La perte de production liée à cette fermeture, soit 650 MW, jumelée à l’arrêt de deux centrales thermiques, force Hydro-Québec à construire une nouvelle ligne de transport à 735 kV de 262 km entre la Côte-Nord et le Saguenay. Le projet s’élève à près de 700 millions $.

L'objectif est d'acheminer plus de puissance vers le sud du Québec à partir de Churchill Falls et des complexes Manic et Outardes.

Hydro-Québec insiste pour dire que la fermeture de Gentilly-2 est un élément de l'équation et qu’elle n'a pas justifié à elle seule d'aller de l'avant avec cet important raccordement.

«La fermeture de la centrale Gentilly-2 contribue en effet à ce besoin qu'on a de nouveaux chemins parce que G-2 , évidemment, produisait de l'électricité près des grands centres de consommation», indique Maxence Huard-Lefebvre, porte-parole d'Hydro-Québec.

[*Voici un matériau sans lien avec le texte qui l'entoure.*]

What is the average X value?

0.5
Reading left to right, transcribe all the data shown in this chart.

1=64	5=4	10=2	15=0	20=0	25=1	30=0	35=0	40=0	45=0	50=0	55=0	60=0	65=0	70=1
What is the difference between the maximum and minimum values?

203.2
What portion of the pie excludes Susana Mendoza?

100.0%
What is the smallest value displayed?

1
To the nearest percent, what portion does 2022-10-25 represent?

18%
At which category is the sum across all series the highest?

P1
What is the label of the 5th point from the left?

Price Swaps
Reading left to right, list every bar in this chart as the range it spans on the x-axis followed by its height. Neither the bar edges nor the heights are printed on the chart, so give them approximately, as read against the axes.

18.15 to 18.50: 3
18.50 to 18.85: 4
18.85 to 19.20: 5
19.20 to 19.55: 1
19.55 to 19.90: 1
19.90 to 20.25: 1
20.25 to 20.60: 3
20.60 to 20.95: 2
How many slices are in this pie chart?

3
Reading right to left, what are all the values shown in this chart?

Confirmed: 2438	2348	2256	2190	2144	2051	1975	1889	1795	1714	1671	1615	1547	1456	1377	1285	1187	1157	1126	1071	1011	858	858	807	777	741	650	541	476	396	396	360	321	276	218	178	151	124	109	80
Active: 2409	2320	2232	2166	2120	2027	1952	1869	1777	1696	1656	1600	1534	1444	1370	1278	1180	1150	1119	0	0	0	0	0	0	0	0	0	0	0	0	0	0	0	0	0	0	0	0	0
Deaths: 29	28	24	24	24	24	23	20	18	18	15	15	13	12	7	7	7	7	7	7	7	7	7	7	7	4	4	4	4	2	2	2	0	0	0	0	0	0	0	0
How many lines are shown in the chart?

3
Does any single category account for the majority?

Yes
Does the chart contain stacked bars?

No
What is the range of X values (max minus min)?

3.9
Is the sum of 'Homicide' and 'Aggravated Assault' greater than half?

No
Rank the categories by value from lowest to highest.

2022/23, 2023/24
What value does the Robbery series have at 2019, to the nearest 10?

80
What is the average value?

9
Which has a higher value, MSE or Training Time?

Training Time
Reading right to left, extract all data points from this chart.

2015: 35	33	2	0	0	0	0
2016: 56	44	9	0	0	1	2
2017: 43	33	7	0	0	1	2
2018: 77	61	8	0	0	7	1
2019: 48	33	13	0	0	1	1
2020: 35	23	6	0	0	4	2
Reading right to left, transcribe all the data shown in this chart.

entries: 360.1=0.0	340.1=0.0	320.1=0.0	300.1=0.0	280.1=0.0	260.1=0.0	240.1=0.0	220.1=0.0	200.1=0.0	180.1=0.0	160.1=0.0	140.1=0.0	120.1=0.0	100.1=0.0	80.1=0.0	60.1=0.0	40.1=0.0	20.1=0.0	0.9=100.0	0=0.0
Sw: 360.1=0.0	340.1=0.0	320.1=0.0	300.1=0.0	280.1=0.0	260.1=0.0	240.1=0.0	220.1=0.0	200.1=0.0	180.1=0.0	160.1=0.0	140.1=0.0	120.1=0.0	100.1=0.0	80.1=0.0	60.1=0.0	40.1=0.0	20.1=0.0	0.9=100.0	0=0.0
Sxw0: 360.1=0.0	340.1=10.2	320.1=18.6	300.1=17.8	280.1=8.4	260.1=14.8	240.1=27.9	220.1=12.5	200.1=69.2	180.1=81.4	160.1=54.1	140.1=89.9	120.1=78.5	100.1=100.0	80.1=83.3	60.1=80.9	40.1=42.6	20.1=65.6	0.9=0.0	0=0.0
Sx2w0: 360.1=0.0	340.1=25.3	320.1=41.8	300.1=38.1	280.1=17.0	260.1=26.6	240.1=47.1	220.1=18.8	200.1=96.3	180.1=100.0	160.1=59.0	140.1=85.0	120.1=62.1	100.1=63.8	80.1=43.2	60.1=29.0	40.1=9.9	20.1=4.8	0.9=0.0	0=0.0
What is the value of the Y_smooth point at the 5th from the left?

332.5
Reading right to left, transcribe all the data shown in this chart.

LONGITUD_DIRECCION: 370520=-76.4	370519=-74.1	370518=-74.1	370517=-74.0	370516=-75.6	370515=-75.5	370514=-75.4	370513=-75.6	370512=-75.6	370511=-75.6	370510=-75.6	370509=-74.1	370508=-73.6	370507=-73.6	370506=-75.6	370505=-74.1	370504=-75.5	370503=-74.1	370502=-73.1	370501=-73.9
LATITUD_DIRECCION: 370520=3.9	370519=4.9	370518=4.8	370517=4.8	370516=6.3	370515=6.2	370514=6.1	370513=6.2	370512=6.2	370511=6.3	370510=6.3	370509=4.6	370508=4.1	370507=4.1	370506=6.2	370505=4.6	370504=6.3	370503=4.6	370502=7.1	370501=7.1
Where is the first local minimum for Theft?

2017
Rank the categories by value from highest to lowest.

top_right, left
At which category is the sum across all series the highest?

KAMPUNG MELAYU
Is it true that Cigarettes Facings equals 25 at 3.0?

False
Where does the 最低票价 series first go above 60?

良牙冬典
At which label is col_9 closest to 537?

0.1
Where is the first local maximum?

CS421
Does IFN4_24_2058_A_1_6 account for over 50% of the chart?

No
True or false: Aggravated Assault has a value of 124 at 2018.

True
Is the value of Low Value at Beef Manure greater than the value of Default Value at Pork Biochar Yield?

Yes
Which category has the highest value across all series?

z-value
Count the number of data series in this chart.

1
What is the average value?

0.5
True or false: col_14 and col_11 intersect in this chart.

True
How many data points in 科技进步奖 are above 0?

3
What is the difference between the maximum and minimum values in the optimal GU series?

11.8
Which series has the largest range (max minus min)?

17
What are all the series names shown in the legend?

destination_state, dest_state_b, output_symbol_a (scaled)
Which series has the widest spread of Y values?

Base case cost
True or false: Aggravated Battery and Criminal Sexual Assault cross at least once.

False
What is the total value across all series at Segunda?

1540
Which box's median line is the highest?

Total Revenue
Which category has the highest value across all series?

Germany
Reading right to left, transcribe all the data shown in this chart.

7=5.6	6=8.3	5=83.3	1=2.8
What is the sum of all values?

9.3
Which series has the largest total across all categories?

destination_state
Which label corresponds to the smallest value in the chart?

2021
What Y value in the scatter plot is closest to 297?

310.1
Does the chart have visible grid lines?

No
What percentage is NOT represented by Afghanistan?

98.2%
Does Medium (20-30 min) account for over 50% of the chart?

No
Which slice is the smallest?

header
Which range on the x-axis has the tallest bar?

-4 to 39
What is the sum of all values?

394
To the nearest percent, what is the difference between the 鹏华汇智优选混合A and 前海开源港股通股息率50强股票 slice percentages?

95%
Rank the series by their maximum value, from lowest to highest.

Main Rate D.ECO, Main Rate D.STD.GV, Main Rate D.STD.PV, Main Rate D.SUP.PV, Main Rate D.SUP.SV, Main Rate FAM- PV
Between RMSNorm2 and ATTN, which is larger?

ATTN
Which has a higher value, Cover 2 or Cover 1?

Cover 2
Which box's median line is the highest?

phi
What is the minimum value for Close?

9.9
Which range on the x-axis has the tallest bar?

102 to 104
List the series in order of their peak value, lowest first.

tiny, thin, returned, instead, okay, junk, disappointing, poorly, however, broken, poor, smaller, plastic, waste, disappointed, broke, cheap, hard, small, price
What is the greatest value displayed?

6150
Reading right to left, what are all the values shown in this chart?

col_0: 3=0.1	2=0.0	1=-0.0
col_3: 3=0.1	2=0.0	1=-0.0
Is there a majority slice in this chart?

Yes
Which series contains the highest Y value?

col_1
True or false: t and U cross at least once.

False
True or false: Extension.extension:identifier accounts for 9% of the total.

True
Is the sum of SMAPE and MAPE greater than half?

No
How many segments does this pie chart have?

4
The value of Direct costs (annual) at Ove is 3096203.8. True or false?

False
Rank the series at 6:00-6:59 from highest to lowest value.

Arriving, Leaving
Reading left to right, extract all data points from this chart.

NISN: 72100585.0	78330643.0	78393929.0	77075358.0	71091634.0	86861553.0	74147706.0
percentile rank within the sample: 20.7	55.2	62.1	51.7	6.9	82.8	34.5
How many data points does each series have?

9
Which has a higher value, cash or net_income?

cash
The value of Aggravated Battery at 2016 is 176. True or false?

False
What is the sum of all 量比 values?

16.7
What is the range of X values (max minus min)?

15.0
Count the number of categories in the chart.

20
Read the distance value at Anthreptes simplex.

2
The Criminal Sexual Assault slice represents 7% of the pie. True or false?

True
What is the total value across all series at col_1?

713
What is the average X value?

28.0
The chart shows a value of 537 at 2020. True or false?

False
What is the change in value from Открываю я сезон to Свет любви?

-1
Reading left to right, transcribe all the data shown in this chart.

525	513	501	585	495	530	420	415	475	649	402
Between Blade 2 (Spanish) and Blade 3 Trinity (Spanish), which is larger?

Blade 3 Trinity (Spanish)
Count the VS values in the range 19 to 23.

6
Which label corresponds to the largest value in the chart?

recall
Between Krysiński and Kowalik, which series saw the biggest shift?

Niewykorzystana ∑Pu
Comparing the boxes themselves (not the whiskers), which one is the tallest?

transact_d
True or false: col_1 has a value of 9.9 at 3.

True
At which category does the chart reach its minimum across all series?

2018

Un ex-président de la Chambre de commerce et d’industrie du Coeur-du-Québec qui avait milité pour garder la centrale en opération constate que les mises en garde quant aux conséquences de cette fermeture étaient justifiées.

«On a tout fermé ça pour des raisons écologiques et politiques, et là on est en train de déforester de grandes territoires parce que l'énergie hydroélectrique, elle, est propre, oui , mais pour la transporter il faut faire des corridors de circulation dans les forêts, de belles forêts du Nord», déplore Jean-Guy Doucet.

C’est en 2012 que le gouvernement du Québec décidait de ne pas aller de l’avant avec la réfection de la centrale de Gentilly-2 arrivée en fin de vie et de procéder à sa fermeture de façon définitive.